Here are my favorite shows of the 2024 Minnesota Fringe Festival (in alphabetical order). Click the show title to read the full review.
  • 5x5 - my always and forever favorite Transatlantic Love Affair returns to the festival where they got their start, with five performers cramped into a five-foot by five-foot square taped on the floor to tell five stories in the most delightful and playful physical theater way.
  • As Above, So Below - Michael Rogers gave the best performance I saw at Fringe this year, sharing the darkest moments of his life in a stream of consciousness style that was visceral, mesmerizing, and incredibly moving.
  • The Banana Wars - also on my favorites list in 2017, I'll never tire of watching Derek Lee Miller unpack something as seemingly obscure as the Banana Wars and weave a relevant and fascinating tale about the history (and present) of our country
  • Blackout Improv Does Something! - just Blackout doing Blackout things, which is smart, funny, relevant improv with social commentary from the Black perspective (and special guest Theo Langason performing three wonderful original songs!).
  • The Camp Out - this may be the first Fringe show I've ever seen twice, mostly because I had an empty timeslot in my schedule and I was there, but I was happy to have a second experience with long-form improv at its best: six talented improvisors just being in this story of friendship and grief (and for the record, the two performances were completely different).
  • Daddy Issues - #TCTheater favorite Allison Vincent gets personal in her first solo show, using all of her skills in storytelling, physical theater, and transforming into different characters to share the story of the death of her father in a moving, funny, relatable way.
  • The Dumb Waiter - newish theater company Jackdonkey Productions impressed by making Pinter (not usually my favorite) understandable and relevant, with all-around spot-on execution of this one-act two-hander about two hit men waiting to do a job.
  • Heart Ripped Out Twice and So Can You - traveling artist Linnea Bond did what artists do: she took an unimaginably painful experience (open heart surgery doesn't cover half of it) and turned it into something beautiful and weird and hilarious.
  • Holy O - touring artist Lauren Hance's solo show about a nurse who may or may not become a nun was interactive, communal, healing, and uplifting despite the heavy themes covered.
  • Pants on Fire - perhaps the hardest I laughed at the Fringe, the game show in which funny people spin yarns and other funny people guess if they're telling the truth or lying only gets funnier when the Four Humors take over.
  • The Peter Pan Cometh - Clevername Theatre's third mash-up so weird it shouldn't work but it does, the story of the boy who never grew up and the existential story of broken dreams meshed brilliantly. A clever concept perfectly executed.
  • Show Me Your Wings - multi-hyphenate artist Rhiannon Fiskradatz, aka MaMa Faerie, wove a dream out of music, storytelling, visual arts, puppetry, and more, and gave us a show that was also an experience.

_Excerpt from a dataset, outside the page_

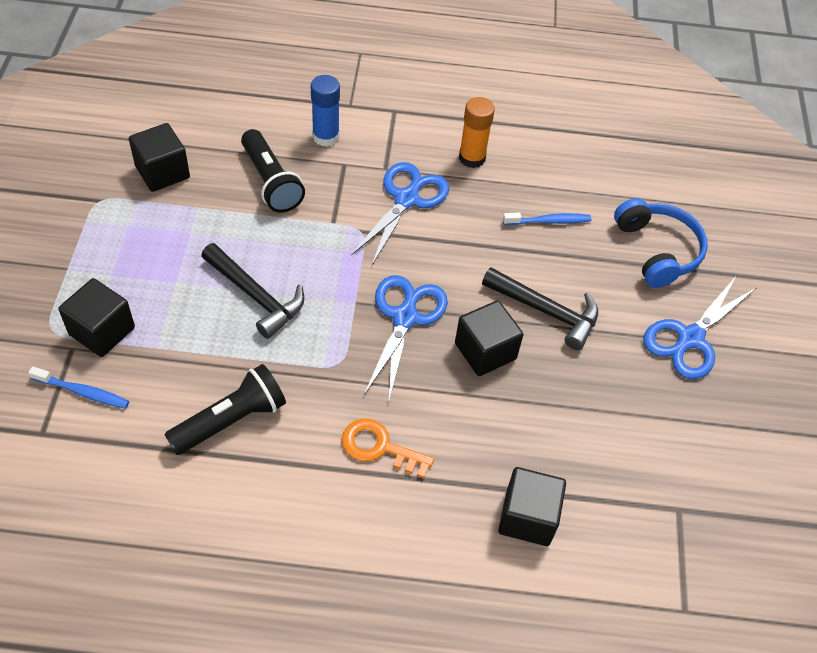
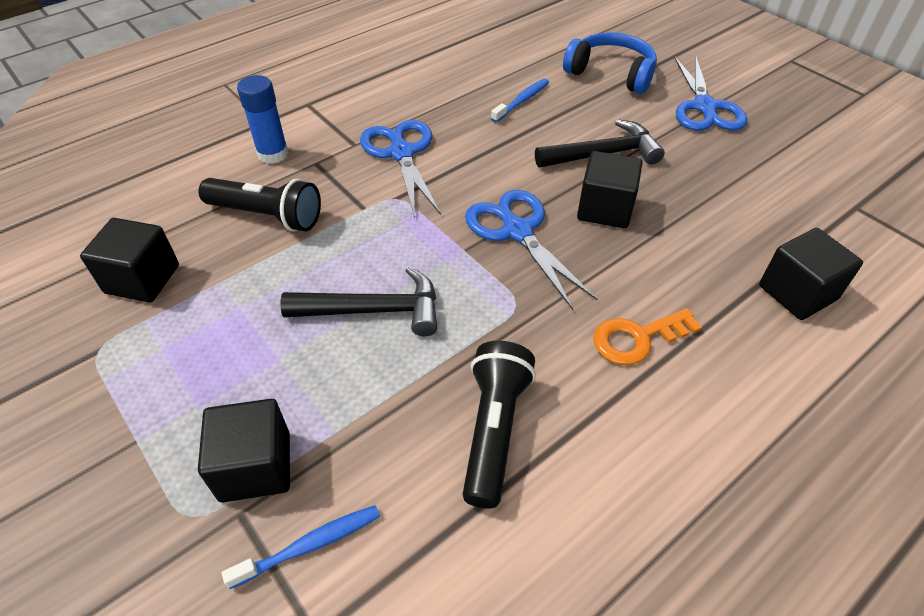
camera: 40 degrees left, 5 degrees down
orange glue stick [459,97,495,168] -> none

  • Two Bowls of Cereal and Some Bacon - a dynamic storytelling performance by Mahmoud Hakima with some dark depictions of child abuse, but told in a beautiful and almost hopeful way.
  • The Wind Phone - definitely my favorite venue of the Fringe (a lovely outdoor park tucked in the U of M campus on a beautiful summer evening), but also a sweet and poignant and sometimes funny collection of monologues about grief and loss.